**INFORMATION PROVIDED:**
*** Block opens ***
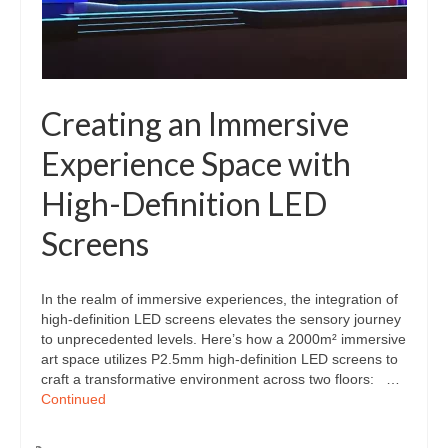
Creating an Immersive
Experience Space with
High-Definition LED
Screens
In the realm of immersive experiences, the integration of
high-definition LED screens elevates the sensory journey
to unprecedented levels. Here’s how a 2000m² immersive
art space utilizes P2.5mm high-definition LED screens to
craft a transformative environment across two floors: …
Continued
*** Block closes ***
Transcribe every line of text in the data above word for word, and leave the pictures out of your answer.

Creating an Immersive
Experience Space with
High-Definition LED
Screens
In the realm of immersive experiences, the integration of
high-definition LED screens elevates the sensory journey
to unprecedented levels. Here’s how a 2000m² immersive
art space utilizes P2.5mm high-definition LED screens to
craft a transformative environment across two floors: …
Continued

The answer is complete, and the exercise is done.